Je le sais, j'en ai entretenu un l'année dernière, si tant est que creuser des trous entretienne, ça n'a pas encore poussé mais je pense que ça va venir. Je lui fais remarquer que son coin de paradis bordélique ressemble de plus en plus à celui de son père, là bas près de la mer aux sardines. Il ne dit rien. Bientôt j'en suis sûre, il aménagera un lit de fortune quand il en aura marre de voir les "Feux de l'amour" avec ma mère, surtout que ceux-ci n'ont jamais été vraiment allumés. J'ouvre mes sens à l'univers de mon père, son potager bordéliquement poétique, je ferme les yeux et les sanglots ne tardent pas à monter dans ma gorge nouée ; j'ai passé le tiers de ma vie dans ce jardin là, à nourrir mes lapins avant que mes paternels ne les dévorent, à tenter de domestiquer une araignée nommée Joséphine avec des mouches que j'écrasais, à le voir mon idole d'antan arracher une mauvaise herbe ici et là, une feuille de menthe derrière l'oreille. A y consoler ma mère, pleurante et hurlante personne ne savait pourquoi ou alors c'était pas grand chose, à la nuit tombée, sur cette terrasse où on faisait sécher le linge.

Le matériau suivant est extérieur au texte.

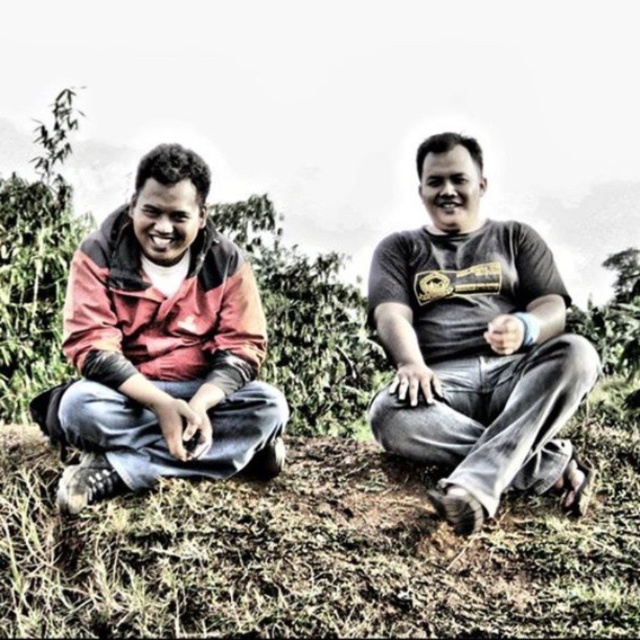
Question: Observing the image, what is the correct spatial positioning of dark gray t-shirt at center in reference to matte red jacket at left?

Choices:
 (A) below
 (B) above

Answer: (A)

Question: Which point is closer to the camera?

Choices:
 (A) green grass at center
 (B) dark gray t-shirt at center

Answer: (A)

Question: Which object is closer to the camera taking this photo?

Choices:
 (A) matte red jacket at left
 (B) green grass at center

Answer: (B)

Question: Can you confirm if green grass at center is bigger than dark gray t-shirt at center?

Choices:
 (A) no
 (B) yes

Answer: (B)

Question: Does dark gray t-shirt at center lie in front of matte red jacket at left?

Choices:
 (A) no
 (B) yes

Answer: (B)

Question: Based on their relative distances, which object is nearer to the matte red jacket at left?

Choices:
 (A) dark gray t-shirt at center
 (B) green grass at center

Answer: (B)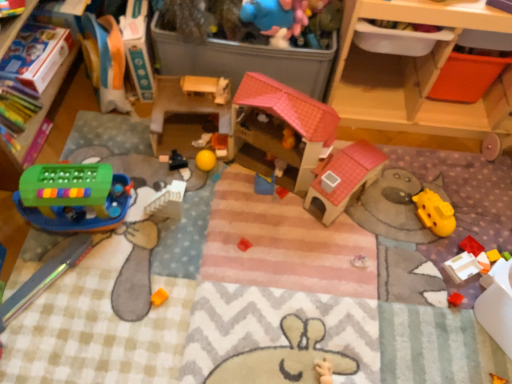
At what (x,y) coordinates should I click in order to perform the action: click on vacant area situated to the left side of yellow rubber ball at center, the fifth toy in the right-to-left sequence. Please return your answer as a coordinate pair (x, y). Looking at the image, I should click on (147, 170).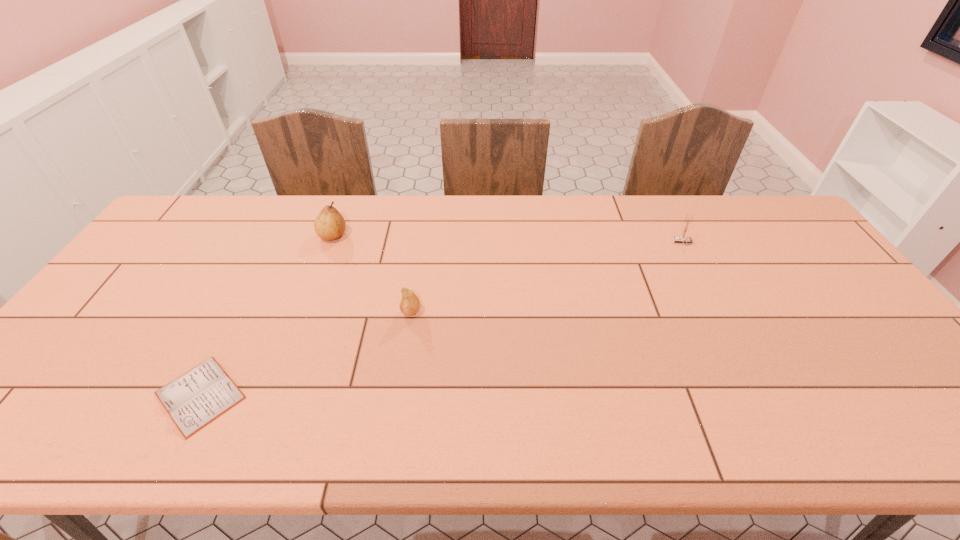
Locate an element on the screen. free space that satisfies the following two spatial constraints: 1. on the back side of the second nearest object; 2. on the left side of the diary is located at coordinates (244, 311).

Identify the location of vacant space that satisfies the following two spatial constraints: 1. on the back side of the right pear; 2. on the right side of the rightmost object. (421, 242).

Identify the location of free space in the image that satisfies the following two spatial constraints: 1. on the back side of the rightmost object; 2. on the left side of the leftmost object. (279, 242).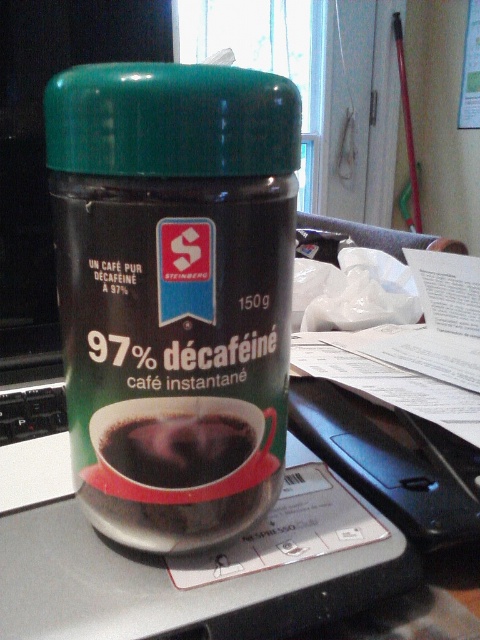
You are looking at the jar of decaffeinated instant coffee. There are two points marked on the jar. One is at coordinate point (118, 83) and the other is at coordinate point (199, 476). Which point is closer to you?

The point at coordinate (118, 83) is closer to you than the point at coordinate (199, 476).

You are organizing a coffee tasting event and have both the green glossy lid at center and the dark matte coffee cup at center on the table. Which object should you pick up first if you need to prepare a cup of coffee?

You should pick up the dark matte coffee cup at center first because the green glossy lid at center is larger in size and likely belongs to the coffee jar, so the cup is needed to pour the coffee into.

You are a barista preparing a coffee order. You need to place the green matte jar at center and the dark matte coffee cup at center on a shelf. According to the image, which object should be placed higher on the shelf?

The green matte jar at center should be placed higher on the shelf because it is positioned above the dark matte coffee cup at center in the image.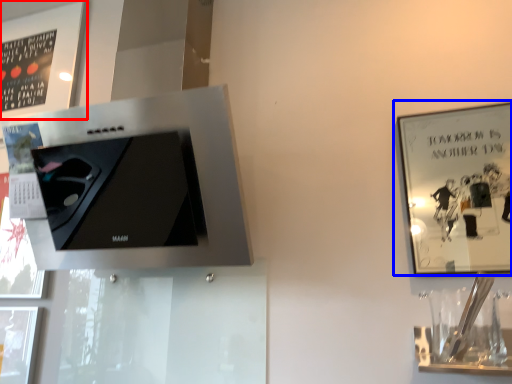
Question: Which point is further to the camera, picture frame (highlighted by a red box) or picture frame (highlighted by a blue box)?

Choices:
 (A) picture frame
 (B) picture frame

Answer: (A)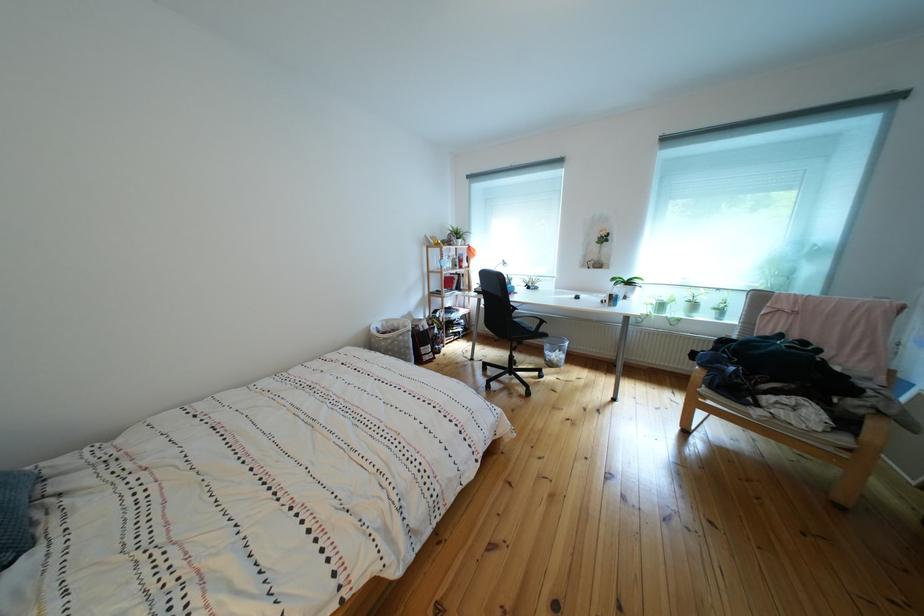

La corde y est toujours. Et aujourd'hui même y flotte du linge noir. Alors que nous ne célébrons aucun deuil. Enfin moi plus mais eux, sûrement peut être. Nous venons du pays où la saudade intraduisible règne en maîtresse injuste.
Dans le jardin de mon père il y a tout cela. Une machine à remonter le temps, une faille immatérielle dans une autre dimension, et mille végétaux qui y poussent de façon luxuriante et anarchique.